WRITTEN TASK 1 →
Answer these questions about the polynomial congruence proof:
(a) What degree is P(x) given?
(b) What is P(b) congruent to, modulo p?
(c) What degree does P_1(x) have?

(SELECTED EXCERPT)

Let
\[b\]
be a solution of the Polynomial congruence \[P(x) \equiv 0 \; (mod \; p)\]
where \[P(x)\]
is a polynomial of degree \[k \ge 1\]
. Then \[P(x) \equiv (x-b)P_1(x) \; (mod \; p)\]
where \[P_1(x)\]
is a polynomial of degree of \[k-1\]
.Proof
Suppose
\[P(x)=c_kx^k+c_{k-1}x^{k-1}+...+c_1x+c_0, \; c_k \neq 0 \; (mod \; p)\]
.\[P(b) \equiv 0 \; (mod \; p)\]
so we can write\[\begin{equation} \begin{aligned} P(x) & \equiv P(x)-P(b) \; (mod \; p) \\ & \equiv (c_kx^k+c_{k-1}x^{k-1}+...+c_1x+c_0)-(c_kb^k+c_{k-1}b^{k-1}+...+c_1b+c_0) \\ & \equiv c_k(x^k-b^k)+c_{k-1}(x^{k-1}-b^{k-1})+...+c_1(x-b) \\ & \equiv c_k(x-b)(X^{k-1}+x^{k-2}b+x^{k-3}b^2+...+xb^{k-2}+b^{k-1} \\ &+ c_{k-1}(x-b)(X^{k-2}+x^{k-3}b+x^{k-4}b^2+...+xb^{k-3}+b^{k-2}+...+c_1(x-b) \\ & \equiv (x-b)(c_k(X^{k-1}+x^{k-2}b+x^{k-3}b^2+...+xb^{k-2}+b^{k-1} \\ &+ c_{k-1}(X^{k-2}+x^{k-3}b+x^{k-4}b^2+...+xb^{k-3}+b^{k-2}+...+c_1) \\ & \equiv (x-b)P_1(x) \; (mod \; p)\end{aligned} \end{equation}\]
where
\[P_1(x)\]
is a polynomial of degree \[k-1\]
.

(End SELECTED EXCERPT)

WRITTEN TASK 2 → Copy every one of the rows that come after the proof, character for character, but leave the pictures out.

(THE DATA)

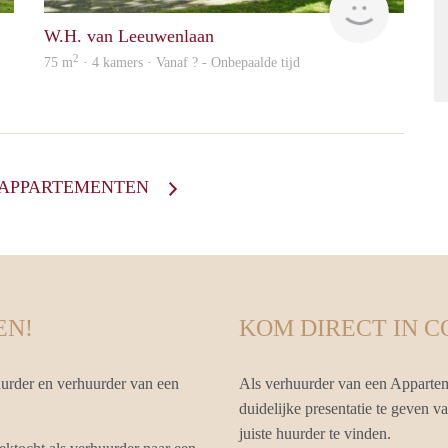
W.H. van Leeuwenlaan
2
75 m
· 4 kamers · Vanaf ? - Onbepaalde tijd
E APPARTEMENTEN
EN!
KOM DIRECT IN 
uurder en verhuurder van een
Als verhuurder van een Appartem
duidelijke presentatie te geven v
juiste huurder te vinden.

(End THE DATA)

TASK OUTPUT 1 →
(a) k ≥ 1
(b) 0
(c) k − 1

TASK OUTPUT 2 →
W.H. van Leeuwenlaan
2
75 m
· 4 kamers · Vanaf ? - Onbepaalde tijd
E APPARTEMENTEN
EN!
KOM DIRECT IN 
uurder en verhuurder van een
Als verhuurder van een Appartem
duidelijke presentatie te geven v
juiste huurder te vinden.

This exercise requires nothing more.